Feeding on a vast set of influences, ranging from Eastern European traditional music to avant-garde and beyond, the first self-titled A Hawk And A Hacksaw album, recorded in the quiet town of Saumur, on the border of the Loire, in France, totally disregarded traditional musical boundaries to create an exhilarating soundtrack out of field recordings over which pianos, accordions and various other instruments flourished into beautiful melodies. The scope of Barnes’s music continued to expand with his second album, Darkness At Noon, released a year later. On The Way The Wind Blows, Barnes was joined by violinist Heather Trost, now an active AHAAH member. The pair worked with Romanian ensemble Fanfare Ciocârlia, a popular twelve-piece formation which combines traditional Romanian music with influences from the whole Balkan region and beyond. Toward the end of 2006, Trost and Barnes discovered Fonó, a music workshop and centre for Hungarian music in the heart of Budapest. They convinced four musicians they met there to form an ensemble. Barnes and Trost consequently recorded a mini album with the Hun Hangár Ensemble, and they are set to tour with them in the summer. This very limited eponymous recording comes with an additional DVD documenting the work of AHAAH over the last couple of years.
The eight tracks of this mini album partly draw from traditional Hungarian, Serbian, Romanian and Klezmer folklore, and also feature two new compositions from Barnes and Trost.
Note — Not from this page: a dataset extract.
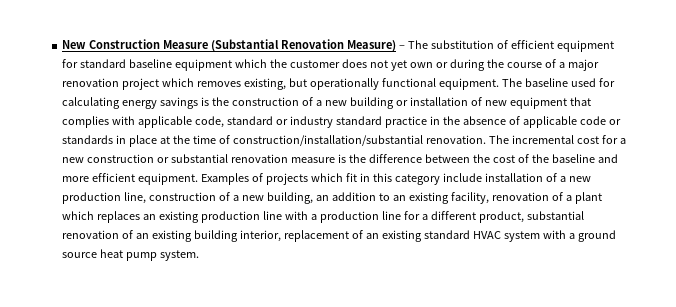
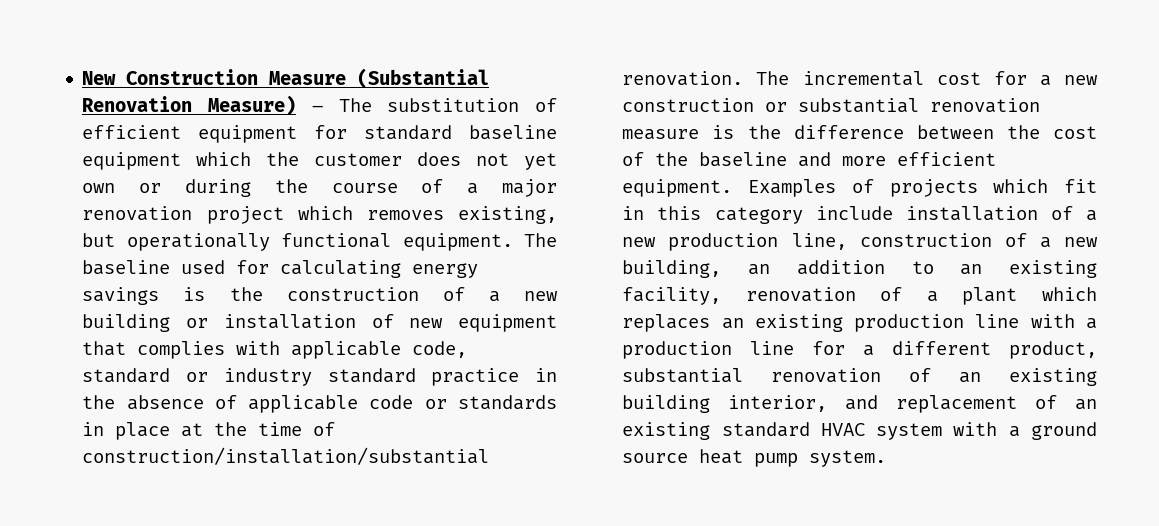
(281, 236) none -> [845,395,879,410] and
The album opens with the soft melancholic tone of Trost’s violin cast against a piano and a cimbalom, a traditional Hungarian instrument similar to a dulcimer. The mood changes with Zozobra as an accordion first, then the crystalline sound of the cimbalom, hurry through a fast-paced rhythmic section with strong Romani overtones. After these, the formation goes on to perform a series of traditional music themes, ranging from the vibrant melody of Serbian Cǒcek, supported by a vivid brass section, to the rampant melancholy of Oriental Hora and the beautiful Hungarian bagpipes motifs of Dudanotak. At times, tracks encompass a wide range of moods in just a few moments. Both Romanian Hora And Bulgar and Ihabibi begin with very melancholic melodies before gathering pace and swelling into rich harmonics and pulsating rhythms.
The additional DVD provides a further insight into the evolution of a band like no other. Over the years, Barnes has defined a strong musical identity, and with Trost now a regular feature in AHAAH, he continues to refine it as the band becomes more essential with each release. This limited release is a resounding example of how traditional and contemporary can fit in beautifully, something that AHAAH have become quite expert at.